Wednesday, May 13, 2020
The economic paralysis caused by the coronavirus led in April to the steepest month-to-month fall in U.S. consumer prices since the 2008 financial crisis — a 0.8% drop that was driven by a plunge in gasoline prices.
And excluding the normally volatile categories of food and energy, so-called core prices tumbled 0.4% last month, the Labor Department said Tuesday in its monthly report on consumer inflation. That was the sharpest such drop on records dating to 1957.
The widespread business shutdowns, reduced travel and shrunken consumer spending that the virus has caused have likely sent the U.S. economy into a severe recession. The resulting drop in economic activity is exerting a powerful downward force on prices throughout the economy.
The absence of any inflation pressures has given the Federal Reserve leeway to keep interest rates ultra-low as it seeks to help restart the economy. But Tuesday's report also raises the prospect of deflation, a prolonged drop in prices and wages that typically makes people and companies reluctant to spend and can prolong a recession. Not since the Great Depression of the 1930s has deflation posed a serious economic threat in the United States.
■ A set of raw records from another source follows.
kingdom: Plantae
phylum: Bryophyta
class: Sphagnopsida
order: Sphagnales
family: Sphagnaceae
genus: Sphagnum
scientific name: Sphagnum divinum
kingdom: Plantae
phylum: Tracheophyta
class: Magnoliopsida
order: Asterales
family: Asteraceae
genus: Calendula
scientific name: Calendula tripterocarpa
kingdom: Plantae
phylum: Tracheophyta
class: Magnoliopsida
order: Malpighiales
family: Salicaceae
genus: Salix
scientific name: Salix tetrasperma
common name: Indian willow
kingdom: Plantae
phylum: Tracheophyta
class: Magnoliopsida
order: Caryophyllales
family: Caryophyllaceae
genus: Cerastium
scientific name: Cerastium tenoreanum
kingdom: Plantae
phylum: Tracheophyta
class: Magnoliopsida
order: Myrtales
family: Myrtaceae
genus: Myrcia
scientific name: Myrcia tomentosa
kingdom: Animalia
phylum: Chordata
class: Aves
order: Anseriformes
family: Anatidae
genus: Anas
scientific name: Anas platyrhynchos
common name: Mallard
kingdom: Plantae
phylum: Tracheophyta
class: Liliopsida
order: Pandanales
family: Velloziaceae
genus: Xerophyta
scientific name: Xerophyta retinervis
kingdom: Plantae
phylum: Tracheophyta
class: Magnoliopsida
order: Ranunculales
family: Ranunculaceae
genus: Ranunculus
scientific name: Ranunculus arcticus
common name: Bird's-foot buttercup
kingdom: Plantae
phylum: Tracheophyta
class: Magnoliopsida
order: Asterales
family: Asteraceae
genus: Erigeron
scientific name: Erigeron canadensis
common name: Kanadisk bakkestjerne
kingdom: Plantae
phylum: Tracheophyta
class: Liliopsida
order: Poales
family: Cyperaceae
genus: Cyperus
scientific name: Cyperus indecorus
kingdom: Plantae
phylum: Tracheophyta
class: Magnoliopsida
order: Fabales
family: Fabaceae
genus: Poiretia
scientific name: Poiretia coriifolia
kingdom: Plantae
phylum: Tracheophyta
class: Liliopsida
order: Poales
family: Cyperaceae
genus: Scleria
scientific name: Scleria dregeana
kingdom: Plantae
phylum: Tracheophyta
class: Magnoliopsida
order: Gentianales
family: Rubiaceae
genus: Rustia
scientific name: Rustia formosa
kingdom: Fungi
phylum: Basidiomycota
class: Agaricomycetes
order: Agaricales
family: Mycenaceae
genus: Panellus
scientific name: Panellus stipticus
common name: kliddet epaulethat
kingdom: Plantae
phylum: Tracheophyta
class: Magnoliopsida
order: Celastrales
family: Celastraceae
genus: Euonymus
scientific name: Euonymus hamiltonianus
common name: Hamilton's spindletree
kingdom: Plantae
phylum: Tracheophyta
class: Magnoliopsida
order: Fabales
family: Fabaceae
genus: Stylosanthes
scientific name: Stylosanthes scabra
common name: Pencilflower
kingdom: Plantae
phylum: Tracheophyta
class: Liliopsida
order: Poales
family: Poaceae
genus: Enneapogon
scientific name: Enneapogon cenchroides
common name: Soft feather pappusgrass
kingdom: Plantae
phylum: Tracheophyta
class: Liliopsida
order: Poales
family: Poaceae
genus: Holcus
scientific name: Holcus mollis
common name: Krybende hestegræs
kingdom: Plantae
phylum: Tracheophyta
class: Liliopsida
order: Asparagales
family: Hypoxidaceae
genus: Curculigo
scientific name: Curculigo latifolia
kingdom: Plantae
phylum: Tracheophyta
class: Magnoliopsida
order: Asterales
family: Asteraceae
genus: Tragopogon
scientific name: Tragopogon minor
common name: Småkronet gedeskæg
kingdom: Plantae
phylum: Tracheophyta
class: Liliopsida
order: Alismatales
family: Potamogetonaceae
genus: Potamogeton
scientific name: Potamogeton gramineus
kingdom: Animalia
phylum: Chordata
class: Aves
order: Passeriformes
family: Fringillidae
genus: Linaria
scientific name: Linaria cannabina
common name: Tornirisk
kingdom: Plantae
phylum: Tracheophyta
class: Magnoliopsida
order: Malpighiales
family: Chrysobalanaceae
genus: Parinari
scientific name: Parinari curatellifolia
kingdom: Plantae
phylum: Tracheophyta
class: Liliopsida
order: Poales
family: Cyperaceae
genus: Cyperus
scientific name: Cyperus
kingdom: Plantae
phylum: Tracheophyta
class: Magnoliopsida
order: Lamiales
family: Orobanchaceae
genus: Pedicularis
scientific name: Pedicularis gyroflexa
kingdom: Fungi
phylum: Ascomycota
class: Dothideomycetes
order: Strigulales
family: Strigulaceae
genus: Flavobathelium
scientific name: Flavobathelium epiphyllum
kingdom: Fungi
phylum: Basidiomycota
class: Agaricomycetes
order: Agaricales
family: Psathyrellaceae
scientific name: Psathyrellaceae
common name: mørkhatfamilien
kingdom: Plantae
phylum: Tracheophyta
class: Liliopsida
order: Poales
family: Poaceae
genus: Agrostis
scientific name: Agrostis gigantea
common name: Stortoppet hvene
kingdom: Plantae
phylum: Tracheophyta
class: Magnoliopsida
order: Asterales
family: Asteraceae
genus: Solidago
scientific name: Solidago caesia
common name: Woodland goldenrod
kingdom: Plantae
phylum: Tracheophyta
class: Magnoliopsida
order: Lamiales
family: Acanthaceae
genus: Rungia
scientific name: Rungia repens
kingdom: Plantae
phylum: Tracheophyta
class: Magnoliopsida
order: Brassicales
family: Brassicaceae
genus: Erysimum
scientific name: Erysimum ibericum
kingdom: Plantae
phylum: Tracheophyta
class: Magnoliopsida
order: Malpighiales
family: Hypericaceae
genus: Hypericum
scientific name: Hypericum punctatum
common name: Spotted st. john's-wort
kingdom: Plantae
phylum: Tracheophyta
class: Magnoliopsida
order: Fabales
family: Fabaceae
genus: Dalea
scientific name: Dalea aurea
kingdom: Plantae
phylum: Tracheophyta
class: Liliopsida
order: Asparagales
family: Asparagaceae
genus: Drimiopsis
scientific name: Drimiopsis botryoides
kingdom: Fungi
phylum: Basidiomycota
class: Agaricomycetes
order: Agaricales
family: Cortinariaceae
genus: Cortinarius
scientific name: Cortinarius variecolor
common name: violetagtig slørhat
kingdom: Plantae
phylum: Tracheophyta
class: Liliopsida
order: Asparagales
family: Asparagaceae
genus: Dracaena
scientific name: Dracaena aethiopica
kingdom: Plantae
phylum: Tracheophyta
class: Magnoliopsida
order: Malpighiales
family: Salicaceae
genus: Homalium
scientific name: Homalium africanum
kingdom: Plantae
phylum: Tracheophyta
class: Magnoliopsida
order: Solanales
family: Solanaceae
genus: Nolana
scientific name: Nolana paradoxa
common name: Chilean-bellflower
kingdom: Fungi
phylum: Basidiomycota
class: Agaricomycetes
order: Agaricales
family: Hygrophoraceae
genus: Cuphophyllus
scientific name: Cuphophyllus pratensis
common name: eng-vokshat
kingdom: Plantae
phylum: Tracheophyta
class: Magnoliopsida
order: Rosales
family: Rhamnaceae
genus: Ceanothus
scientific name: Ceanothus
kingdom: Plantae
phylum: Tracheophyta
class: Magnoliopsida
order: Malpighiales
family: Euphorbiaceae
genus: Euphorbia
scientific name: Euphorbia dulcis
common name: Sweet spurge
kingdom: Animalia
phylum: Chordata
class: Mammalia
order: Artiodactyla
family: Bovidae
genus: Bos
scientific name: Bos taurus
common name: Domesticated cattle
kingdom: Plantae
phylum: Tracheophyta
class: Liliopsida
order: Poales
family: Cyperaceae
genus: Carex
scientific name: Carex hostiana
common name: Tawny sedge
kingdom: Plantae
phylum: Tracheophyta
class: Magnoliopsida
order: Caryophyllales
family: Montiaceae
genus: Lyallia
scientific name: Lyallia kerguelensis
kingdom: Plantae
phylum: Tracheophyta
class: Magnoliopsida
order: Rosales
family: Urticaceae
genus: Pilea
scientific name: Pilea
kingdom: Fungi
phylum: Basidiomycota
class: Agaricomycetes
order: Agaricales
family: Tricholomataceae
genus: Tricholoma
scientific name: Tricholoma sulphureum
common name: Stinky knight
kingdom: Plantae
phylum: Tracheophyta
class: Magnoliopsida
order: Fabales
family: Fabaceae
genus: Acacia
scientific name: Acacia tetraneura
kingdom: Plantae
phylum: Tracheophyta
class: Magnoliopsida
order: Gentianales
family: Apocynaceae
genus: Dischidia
“If deflation becomes embedded in the economy, it can be difficult to uproot,” said Gus Faucher, chief economist at PNC Financial Services. “Aggressive Fed actions can help prevent deflation from taking hold, supporting a stronger economy over the longer run.”
Even before the pandemic erupted, oil prices had been sinking to record lows. But the viral outbreak has compounded the drop. Last month, gasoline prices plunged by more than 20%. Clothing prices, airline fares and hotel and motel room charges all fell sharply, too.
By contrast, the index for food at home, which covers grocery store prices, posted its biggest monthly increase since 1974. That rise reflected increased demand for food consumed at home, with millions of Americans following stay-at-home orders. A result has been some empty shelves at grocery stores for high-demand items.
Over the past 12 months, overall prices have now risen a scant 0.3%, the smallest year-over-year increase since 2015. Core inflation has increased 1.4%. That is the lowest such increase since 2011.
Both measures are far below the 2% annual inflation target that the Fed seeks to achieve. In its drive to combat the economic downturn, with tens of millions of lost jobs, the Fed has cut its benchmark rate to near zero and has pledged to keep it there indefinitely. The central bank has also unleashed a vast array of lending programs to try to bolster the economy.